The students include saxophonist Colin Waters; trumpeter Summer Camargo; drummer Taurien Reddick; bassist Jayla Chee; pianist Tyler Henderson, and trombonist Jasim Perales, and were directed by Nick Morgan Lieberman.

Fendi has in the past collaborated with a range of diverse artists spanning from Nicki Minaj to Hong Kong singer and dancer Jackson Wang.

The social media reach of the four previous videos totaled 34.7 million and the total views amounted to 6.3 million.

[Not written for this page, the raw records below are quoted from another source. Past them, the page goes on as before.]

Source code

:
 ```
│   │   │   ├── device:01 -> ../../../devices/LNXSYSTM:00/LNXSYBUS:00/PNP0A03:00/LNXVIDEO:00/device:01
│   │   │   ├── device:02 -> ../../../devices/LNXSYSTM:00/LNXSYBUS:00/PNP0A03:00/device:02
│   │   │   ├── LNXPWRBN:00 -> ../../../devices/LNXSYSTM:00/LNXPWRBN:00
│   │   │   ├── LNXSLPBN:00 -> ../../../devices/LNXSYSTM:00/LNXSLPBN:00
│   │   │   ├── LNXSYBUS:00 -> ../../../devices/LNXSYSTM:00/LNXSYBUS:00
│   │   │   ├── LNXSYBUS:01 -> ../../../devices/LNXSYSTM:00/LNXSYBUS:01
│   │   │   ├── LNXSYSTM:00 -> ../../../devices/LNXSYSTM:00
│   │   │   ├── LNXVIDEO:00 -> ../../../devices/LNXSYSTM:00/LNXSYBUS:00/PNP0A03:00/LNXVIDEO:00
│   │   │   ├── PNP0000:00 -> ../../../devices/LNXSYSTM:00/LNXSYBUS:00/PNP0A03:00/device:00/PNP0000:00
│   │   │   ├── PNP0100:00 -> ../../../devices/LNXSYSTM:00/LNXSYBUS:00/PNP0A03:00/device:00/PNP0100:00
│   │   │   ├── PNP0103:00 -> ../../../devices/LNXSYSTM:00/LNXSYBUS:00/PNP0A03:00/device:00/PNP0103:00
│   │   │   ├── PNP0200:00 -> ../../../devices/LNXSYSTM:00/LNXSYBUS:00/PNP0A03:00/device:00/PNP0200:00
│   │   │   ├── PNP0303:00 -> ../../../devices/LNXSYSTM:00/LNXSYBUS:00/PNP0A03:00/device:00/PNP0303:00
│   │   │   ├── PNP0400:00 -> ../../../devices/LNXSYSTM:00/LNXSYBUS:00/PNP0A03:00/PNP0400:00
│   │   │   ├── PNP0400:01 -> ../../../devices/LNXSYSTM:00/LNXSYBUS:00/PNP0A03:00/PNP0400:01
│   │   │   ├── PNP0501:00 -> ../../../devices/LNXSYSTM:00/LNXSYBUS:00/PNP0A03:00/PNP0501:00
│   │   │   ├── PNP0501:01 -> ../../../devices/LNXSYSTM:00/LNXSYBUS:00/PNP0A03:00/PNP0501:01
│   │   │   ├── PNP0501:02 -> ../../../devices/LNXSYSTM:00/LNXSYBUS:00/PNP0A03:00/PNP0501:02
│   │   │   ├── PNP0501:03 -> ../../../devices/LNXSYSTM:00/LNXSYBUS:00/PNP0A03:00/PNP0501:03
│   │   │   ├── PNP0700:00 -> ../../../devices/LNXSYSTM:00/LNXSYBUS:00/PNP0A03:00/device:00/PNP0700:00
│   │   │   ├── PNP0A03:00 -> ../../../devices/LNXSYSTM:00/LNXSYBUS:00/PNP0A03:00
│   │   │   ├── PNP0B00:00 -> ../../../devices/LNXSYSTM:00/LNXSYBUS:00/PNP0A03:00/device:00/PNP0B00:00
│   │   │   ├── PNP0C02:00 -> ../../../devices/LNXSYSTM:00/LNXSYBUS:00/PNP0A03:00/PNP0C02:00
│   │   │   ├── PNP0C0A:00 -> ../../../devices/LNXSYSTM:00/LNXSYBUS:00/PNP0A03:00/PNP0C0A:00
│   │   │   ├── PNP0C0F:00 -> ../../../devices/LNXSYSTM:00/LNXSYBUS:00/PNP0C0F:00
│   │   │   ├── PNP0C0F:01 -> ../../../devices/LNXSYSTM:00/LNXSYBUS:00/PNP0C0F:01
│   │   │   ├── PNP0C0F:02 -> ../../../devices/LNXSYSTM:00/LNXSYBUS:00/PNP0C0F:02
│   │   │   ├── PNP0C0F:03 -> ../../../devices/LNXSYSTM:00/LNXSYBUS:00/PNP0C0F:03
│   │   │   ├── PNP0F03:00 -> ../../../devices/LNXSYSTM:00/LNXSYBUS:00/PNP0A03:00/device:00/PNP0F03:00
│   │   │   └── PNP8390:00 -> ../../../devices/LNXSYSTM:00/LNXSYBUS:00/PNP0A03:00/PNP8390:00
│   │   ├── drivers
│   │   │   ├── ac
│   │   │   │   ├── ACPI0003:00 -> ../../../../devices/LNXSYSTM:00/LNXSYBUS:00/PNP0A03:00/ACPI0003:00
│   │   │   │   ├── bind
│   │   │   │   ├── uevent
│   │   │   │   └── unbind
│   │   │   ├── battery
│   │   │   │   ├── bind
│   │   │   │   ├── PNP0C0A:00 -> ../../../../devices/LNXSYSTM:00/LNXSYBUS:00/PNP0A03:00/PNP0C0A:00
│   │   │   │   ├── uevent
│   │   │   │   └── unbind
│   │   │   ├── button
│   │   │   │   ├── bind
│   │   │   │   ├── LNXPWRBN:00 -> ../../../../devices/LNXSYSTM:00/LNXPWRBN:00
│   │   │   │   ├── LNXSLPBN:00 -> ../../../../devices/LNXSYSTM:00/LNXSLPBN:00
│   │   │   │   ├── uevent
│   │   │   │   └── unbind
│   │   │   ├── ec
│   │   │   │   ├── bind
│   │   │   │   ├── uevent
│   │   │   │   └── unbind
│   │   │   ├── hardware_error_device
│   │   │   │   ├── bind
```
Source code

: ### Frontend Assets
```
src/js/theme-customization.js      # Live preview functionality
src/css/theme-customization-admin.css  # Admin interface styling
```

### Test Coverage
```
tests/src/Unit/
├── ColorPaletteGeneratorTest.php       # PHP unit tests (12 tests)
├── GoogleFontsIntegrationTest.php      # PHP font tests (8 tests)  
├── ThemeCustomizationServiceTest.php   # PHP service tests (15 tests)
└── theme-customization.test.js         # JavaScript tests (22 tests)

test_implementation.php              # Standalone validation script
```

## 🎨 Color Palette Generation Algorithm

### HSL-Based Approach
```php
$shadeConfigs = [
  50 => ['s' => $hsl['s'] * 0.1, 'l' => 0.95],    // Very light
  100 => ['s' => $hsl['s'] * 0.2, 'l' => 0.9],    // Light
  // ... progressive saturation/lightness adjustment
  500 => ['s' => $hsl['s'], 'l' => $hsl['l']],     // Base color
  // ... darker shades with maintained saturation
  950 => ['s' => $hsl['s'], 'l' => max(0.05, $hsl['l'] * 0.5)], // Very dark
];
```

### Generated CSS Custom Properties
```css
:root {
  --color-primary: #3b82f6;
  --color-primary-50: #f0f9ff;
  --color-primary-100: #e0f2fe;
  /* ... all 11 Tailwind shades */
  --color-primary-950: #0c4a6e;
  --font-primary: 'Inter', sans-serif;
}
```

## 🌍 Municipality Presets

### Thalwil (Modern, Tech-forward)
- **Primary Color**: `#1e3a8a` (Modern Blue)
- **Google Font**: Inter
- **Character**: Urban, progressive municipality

Total impressions reached 273 million.

In Rome, where the first Anima Mundi event was staged, Fendi partnered with the 16th-century Accademia Nazionale di Santa Cecilia, one of the most storied music institutions in the world, to stream a performance of Antonio Vivaldi’s “Estate [Summer]” from the “Four Seasons.” It was held at the company’s headquarters in the Italian capital, at the Palazzo della Civiltà, also known as the Square Colosseum, last June.

Inspired by the Anima Mundi, or the soul of the universe, philosophical concept, the performance was filmed throughout the Palazzo della Civiltà, with the first movement at dawn, on the steps of the building, and then under the arches, maintaining the necessary social distance. In the end, the musicians regrouped at sunset on the rooftop of the palazzo.

In July, Anima Mundi moved to Shanghai, collaborating with Poly Performing Arts Co. Ltd., where baritone and opera singer Jia Fan, pianist Shen Zeyu and an orchestra composed by violinist Yang Han and seven young musicians performed by the Huangpu River.

In September, Fendi teamed with the Tokyo University of the Arts, when students Rio Arai, a violinist, and Kohei Ueno a saxophonist, played the finale of Gioachino Rossini’s “William Tell Overture” on the panoramic terrace Shibuya Sky.

In Seoul last month, Fendi collaborated with chamber orchestra Sejong Soloists, which played Vivaldi at the Dongdaemun Design Plaza (DDP), which was designed by the late architect Zaha Hadid and is the world’s largest three-dimensional amorphous architectural structure.